(PAGE TEXT)

PoFF - Orthology detection tool combining sequence similarity and synteny

Description

PoFF is an extension of Proteinortho which incorporates data on conserved synteny to detect orthologous relationships. This leads to a substantial improvement of the data quality for related species without loss of performance.

Manual

View PoFF manual

Supplemental Material

Simulation pipeline

The source code of Proteinortho 5 with the PoFF extension and the adapted implementation of the FFadj-MCS algorithm can be found at the Proteinortho download page. Use -synteny to enable the extension in Proteinortho 5.

The tool to generate gene trees can be used as follows:
Example: ./grbt.x 10 3 out.tree .9 .2 0 .4 .1 .1 0 30
Parameters go like this:

number of species
number of gene families
output file
probability of gene duplication
probability of cluster duplication
probability of genome duplication
probability of gene loss
probs. that help to resize gene families according to its size (as describes in the paper)
as before
you set this to 1 in case you want to have more duplications at the root of the species tree
Noise (Recommendation: At least 10)

The output file will contain the gene order, the species tree and a gene tree and a matrix of orthology per each gene family. Java is required to run the application.
The pipeline to generate simulated sequence and position data can be downloaded here. To start a simulation, run ./generate.sh input file. Example input files as well as F50, F80d and F100 datasets are provided in the archive.

Simulated Data

FASTA and GFF files for F50 F80d and F100 data set.
Orthology matrices for F50 F80d and F100 data set (insanely compressed, we recommend to use command line for decompression: bunzip2 m20_XXX.tsv.bz2).

(End PAGE TEXT)
(INFORMATION PROVIDED)

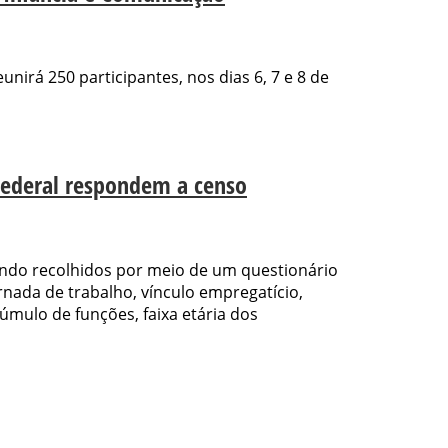
nirá 250 participantes, nos dias 6, 7 e 8 de
Federal respondem a censo
ndo recolhidos por meio de um questionário
nada de trabalho, vínculo empregatício,
acúmulo de funções, faixa etária dos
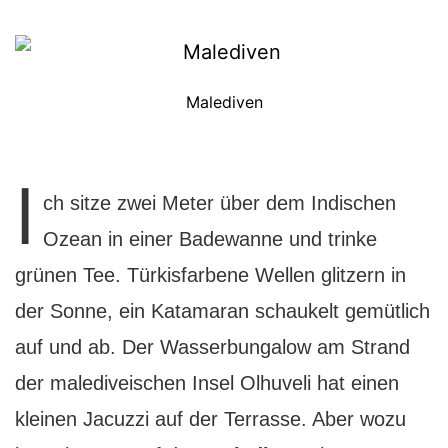
Malediven
I
ch sitze zwei Meter über dem Indischen
Ozean in einer Badewanne und trinke
grünen Tee. Türkisfarbene Wellen glitzern in
der Sonne, ein Katamaran schaukelt gemütlich
auf und ab. Der Wasserbungalow am Strand
der malediveischen Insel Olhuveli hat einen
kleinen Jacuzzi auf der Terrasse. Aber wozu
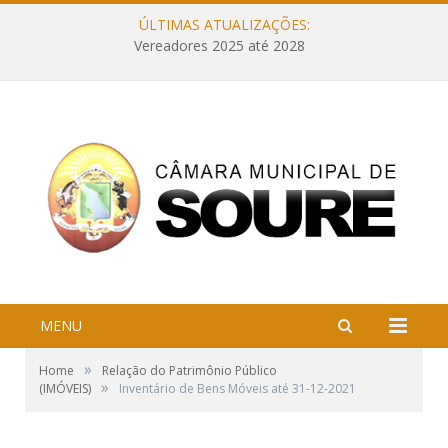
ÚLTIMAS ATUALIZAÇÕES:
Vereadores 2025 até 2028
MENU
»
Home
Relação do Patrimônio Público
»
(IMÓVEIS)
Inventário de Bens Móveis até 31-12-2021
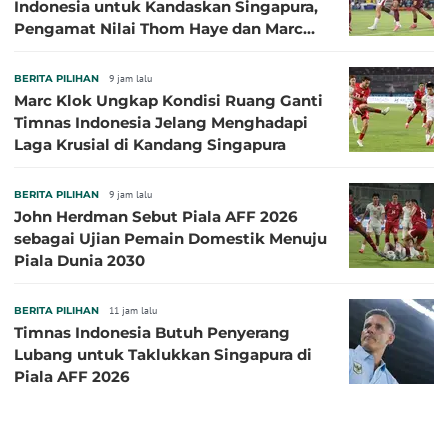
Indonesia untuk Kandaskan Singapura,
Pengamat Nilai Thom Haye dan Marc
Klok Sebaiknya Tidak Tampil Bareng
BERITA PILIHAN
9 jam lalu
Marc Klok Ungkap Kondisi Ruang Ganti
Timnas Indonesia Jelang Menghadapi
Laga Krusial di Kandang Singapura
BERITA PILIHAN
9 jam lalu
John Herdman Sebut Piala AFF 2026
sebagai Ujian Pemain Domestik Menuju
Piala Dunia 2030
BERITA PILIHAN
11 jam lalu
Timnas Indonesia Butuh Penyerang
Lubang untuk Taklukkan Singapura di
Piala AFF 2026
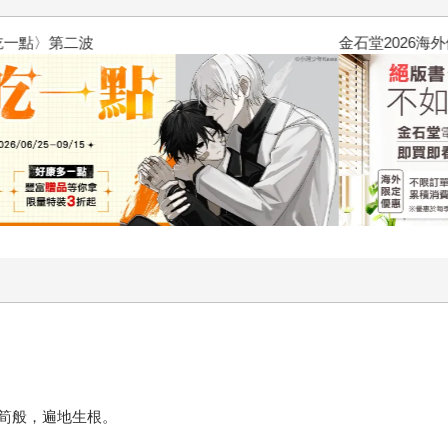
2026金石堂暑假漫博〈你好，我
筍般，遍地生根。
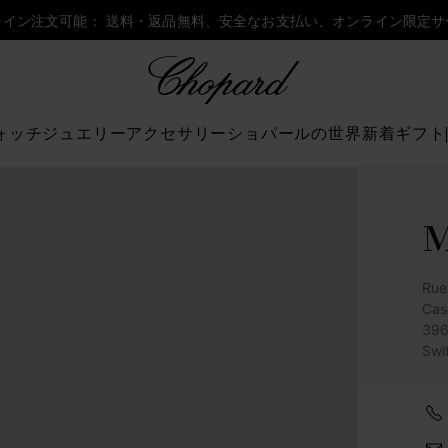
ライン注文可能： 送料・返品無料、安全なお支払い、オンライン限定サ
Chopard
ォッチ
ジュエリー
アクセサリー
ショパールの世界
新着
ギフト
M
Rue
Cas
396
Swi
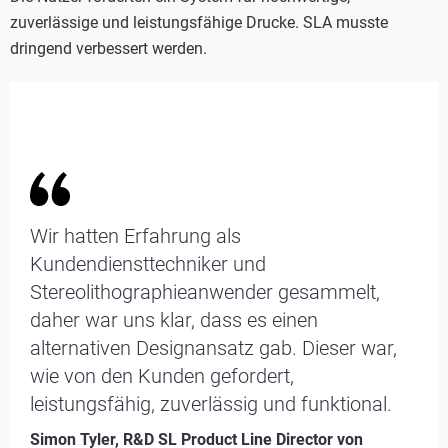
zuverlässige und leistungsfähige Drucke. SLA musste
dringend verbessert werden.
Wir hatten Erfahrung als
Kundendiensttechniker und
Stereolithographieanwender gesammelt,
daher war uns klar, dass es einen
alternativen Designansatz gab. Dieser war,
wie von den Kunden gefordert,
leistungsfähig, zuverlässig und funktional.
Simon Tyler, R&D SL Product Line Director von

(End INFORMATION PROVIDED)

TASKS TO PERFORM
a - Answer these questions using the PoFF page, one answer per line, marked like the questions:
(i) Which option turns on the PoFF extension in Proteinortho 5?
(ii) What software does the page say is required to run the application?
(iii) What command line does the page recommend for decompressing the orthology matrices?
b - Reproduce the passage of the PoFF page between "PoFF - Orthology" and "loss of performance.", inclusive.

SOLUTIONS IN ORDER
a -
(i) -synteny
(ii) Java
(iii) bunzip2 m20_XXX.tsv.bz2

b -
PoFF - Orthology detection tool combining sequence similarity and synteny

Description

PoFF is an extension of Proteinortho which incorporates data on conserved synteny to detect orthologous relationships. This leads to a substantial improvement of the data quality for related species without loss of performance.